When I arrived at the programming bootcamp where I would remain for over a year, I was told that it was not a programming bootcamp. It was a private, non-profit, peer-to-peer, tuition-free software engineering school. A French billionaire had bought up the gutted remains of a DeVry university campus, thrown a thousand computers into it, and hired eight people to make sure it didn’t get completely vandalized. Initial admission was determined through a frustrating series of online puzzles. When we arrived, we were given the key to our free dorm and instructed, through poorly translated pdfs, to write various programs in the C language. We were not taught; we were told what to do. Our output was graded by a mysterious automated system. We only had each other and google, and if we failed to keep up, we were evicted.
Hundreds showed up, eager to be subjected to this treatment with no guarantee of reward. The degrading realities of the school acted as a filter, drawing forth the true failures of capitalism, those most desperate for a second chance. We had been told that tech work was valued by society, and we wanted to be valued. Wiener’s Uncanny Valley captures this desperation accurately, but not to the screaming intensity that I saw.
Months passed, and the school packed the dorms tighter, four people to a room. My three roommates and their two cats were moving around at all hours, and nobody could sleep. We all cooked on hot plates jammed onto desks between gaming setups, despite the persistent objections of the dorm-wide smoke alarms. We arranged our laundry on lines that wove back and forth across the room, leaving no space empty. We hung blackout curtains to block the fluorescent street lights, but none of us had the energy to open them in the daylight. Everything was accumulating grime, and things were breaking that we didn’t know how to fix.

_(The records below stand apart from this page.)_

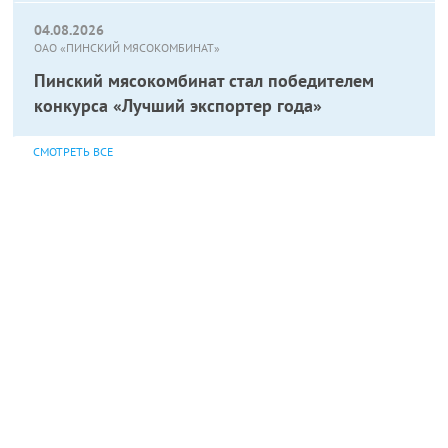
04.08.2026
ОАО «ПИНСКИЙ МЯСОКОМБИНАТ»
Пинский мясокомбинат стал победителем
конкурса «Лучший экспортер года»
СМОТРЕТЬ ВСЕ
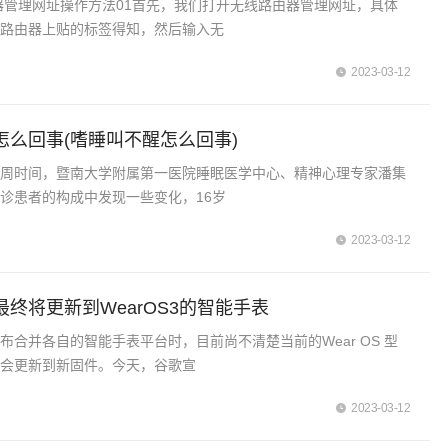
器管理网址操作方法01首先，我们打开无线路由器管理网址，具体
看路由器上贴的标签得知，然后输入无
2023-03-12
怎么回事(嗜睡叫不醒怎么回事)
两周时间，暨南大学附属第一医院睡眠医学中心、精神心理专家潘集
诊患者的构成中发现一些变化，16岁
2023-03-12
终将更新到WearOS3的智能手表
布合并各自的智能手表平台时，目前尚不清楚当前的Wear OS 型
否会更新到新固件。今天，谷歌宣
2023-03-12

As we completed the program and received job offers, a few friends, who had arrived with degrees or experience, got serious offers with real salaries. Nearly everyone else was offered hourly contract work for close to minimum wage. With eviction looming, most of us took these jobs.
I began to see that tech companies wanted to cultivate a comfortably large pool of uncredentialed, exploitable labor. They had been striving for years to turn the labor market in their favor, encouraging everyone to learn to code, and their campaigns had been successful. We were trained scabs for an industry without unions, an industry that had stumbled into collective power by a fluke of scarcity.
I watched as half of my friends broke down under the stresses of their new jobs. Many of us were required to do the work of experienced programmers with little guidance. Substance abuse was rampant. Some friends broke through and got promoted. Others quietly returned to whatever it was that they’d been doing before. A few are still living in vans in the parking lots of multi-billion-dollar companies.
The failure of Uncanny Valley is Wiener’s assertion that nobody in the tech industry is vulnerable enough to require a union. Despite her keen observation, she didn’t notice us. It’s possible that technical contract labor was not yet widespread when Wiener worked in tech. But well-salaried people like Wiener rarely noticed us, because we knew to keep our struggles hidden. Enmeshed in the system that oppressed us, we believed that our poverty was our fault, something to be ashamed of, not a system that was failing us.
Computer science is labor, and programmers are not immune to exploitation. As more skilled workers enter the job market, more exploitation will occur. These trends are already accelerating, and the solution is an organized workforce. By discounting the influence that strong unions could have on a corrupt industry, Wiener’s splendid book ultimately ends with passive hopelessness.
D.G. Gerard is an activist, student, and bookseller based in Berkeley, CA.